Israel und die Palästinenser:Auge um Auge

Wer bricht den Kreislauf der Gewalt im Nahen Osten? Mahmud Abbas sollte Netanjahu einen eigenen Deal anbieten.

Von Alexandra Föderl-Schmid

Allzu oft hat der palästinensische Präsident Mahmud Abbas gedroht, die Abkommen mit Israel und den USA aufzukündigen. Entweder ließ er dann keine oder nur symbolische Schritte folgen, weshalb die Drohungen des 84-Jährigen lang nicht mehr ernst genommen wurden. Doch diesmal, im Streit um die Annexion von Teilen des Westjordanlandes durch Israel, ist es anders - auf beiden Seiten. Abbas ließ seiner Ankündigung nun Taten folgen, denn er weiß: Auch Israels Ministerpräsident Benjamin Netanjahu ist bereit zu handeln. Auge um Auge, Zahn um Zahn - das alte Prinzip im Nahen Osten. Erstmals steht im Koalitionsvertrag einer israelischen Regierung, dass Teile des Westjordanlandes annektiert werden können, versehen mit einem Datum: ab Juli.

Abbas ging dosiert vor. Einzelne palästinensische Sicherheitskräfte wurden abgezogen, israelische und amerikanische Gesprächspartner über ein Ende der Kooperation informiert. Er schreckte aber, noch, davor zurück, die Autonomiebehörde aufzulösen. Dies käme einer Selbstausschaltung gleich, was die palästinensische Elite, die von diesem System profitiert, zu vermeiden versucht. Die Israelis teilten als Retourkutsche mit, dass sie die Behandlungsmöglichkeit für palästinensische VIPs in israelischen Krankenhäusern aufkündigen. Die Autonomiebehörde hat auch jenes Abkommen nicht gekündigt, das es ermöglicht, dass Israel weiter Steuer- und Zolleinnahmen für Palästinenser eintreibt.

Der palästinensische Präsident sendet einerseits eine Warnung an Israel und die USA, andererseits einen Weckruf an die europäischen und arabischen Staaten. Rhetorische Unterstützung eines palästinensischen Staates hat den israelischen Siedlungsbau nicht gestoppt. Wenn der De-facto-Aneignung nun eine De-jure-Annexion folgt, können sich Europäer und arabische Staaten nicht mehr vor Maßnahmen drücken, wollen sie das Völkerrecht verteidigen.
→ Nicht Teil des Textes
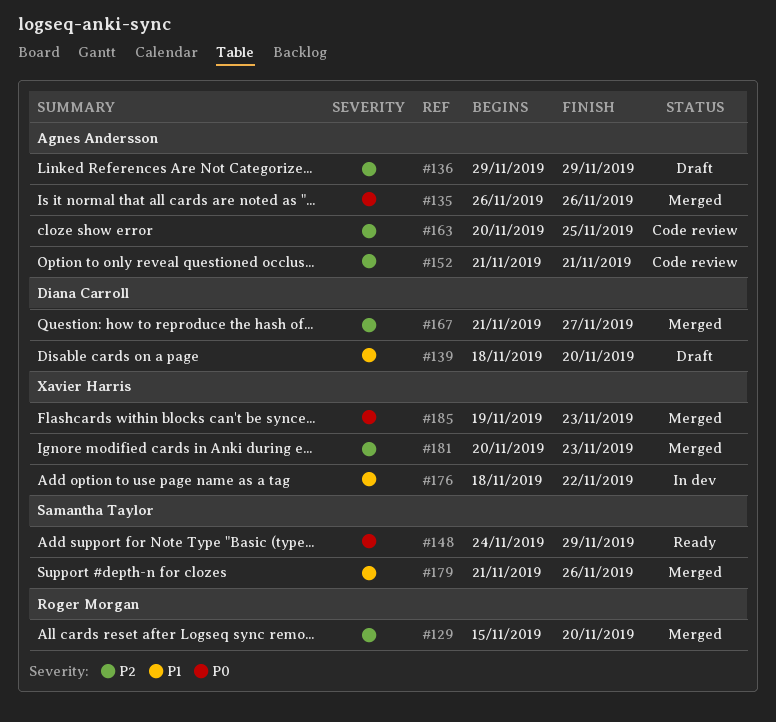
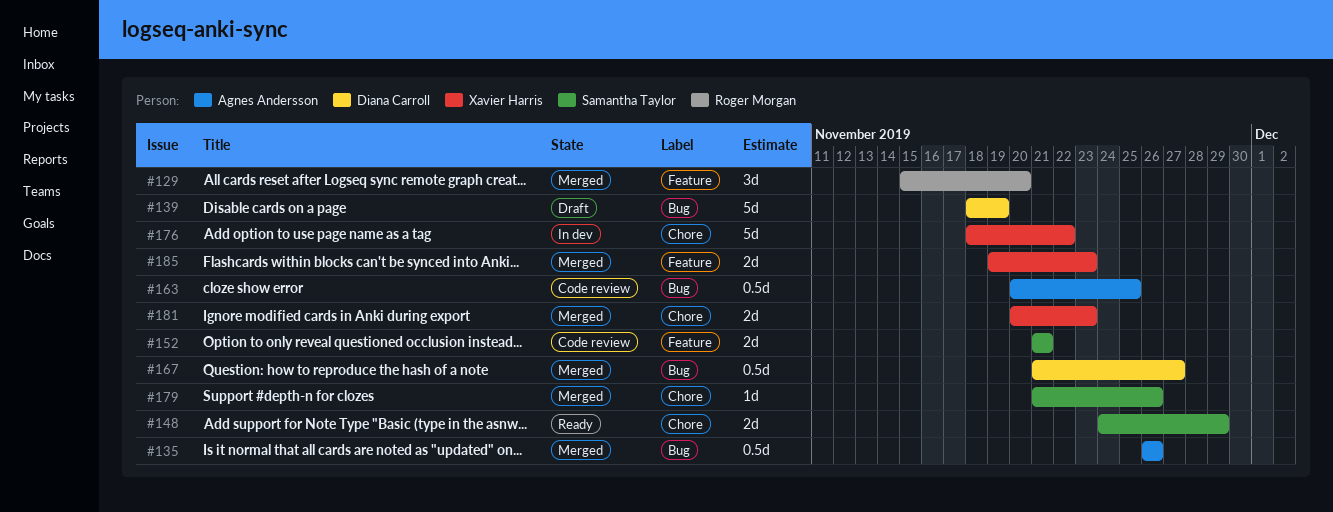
#136: present -> none
#139, due: Nov 20 -> Nov 19
#152, owner: Agnes Andersson -> Samantha Taylor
Aus Sicht Netanjahus ist dies gerade eine historische Gelegenheit, im Westjordanland Fakten zu schaffen, da sein Verbündeter Trump nur noch fix bis zur Präsidentschaftswahl im November im Amt ist und die Welt mit dem Coronavirus beschäftigt ist.

Die palästinensische Führung inklusive Abbas hat es versäumt, auf Angebote der israelischen Ministerpräsidenten Ehud Barak und Ehud Olmert einzugehen, die für die palästinensische Seite attraktiver waren als der jetzige US-Vorschlag. Er hat aber auch die Zeit seit der Präsentation von Trumps Nahostplan Ende Januar nicht genutzt, um eigene Vorschläge zu unterbreiten, da dieser "Deal" schlicht absurd ist. Der Plan sieht vor, dass Israel sich rund 32 Prozent des Westjordanlandes sofort einverleiben kann, stellt den Palästinensern in ferner Zukunft einen Staat in Aussicht, der lediglich aus zerstückelten Flächen besteht.

Die Palästinenser sollten selbst Alternativen vorschlagen. Sie könnten die Friedensinitiative der arabischen Staaten aus dem Jahr 2002 aus der Schublade holen und ihrerseits Netanjahu und Trump einen "Deal" anbieten: für die Schaffung eines palästinensischen Staates die Normalisierung der Beziehungen und die Anerkennung des Staates Israel. Das würde Sicherheit in der Region schaffen. Einseitige Schritte wie die Annexion durch Israel oder die Auflösung der Autonomiebehörde durch die palästinensische Führung führen nur zu einer Eskalation der Gewalt.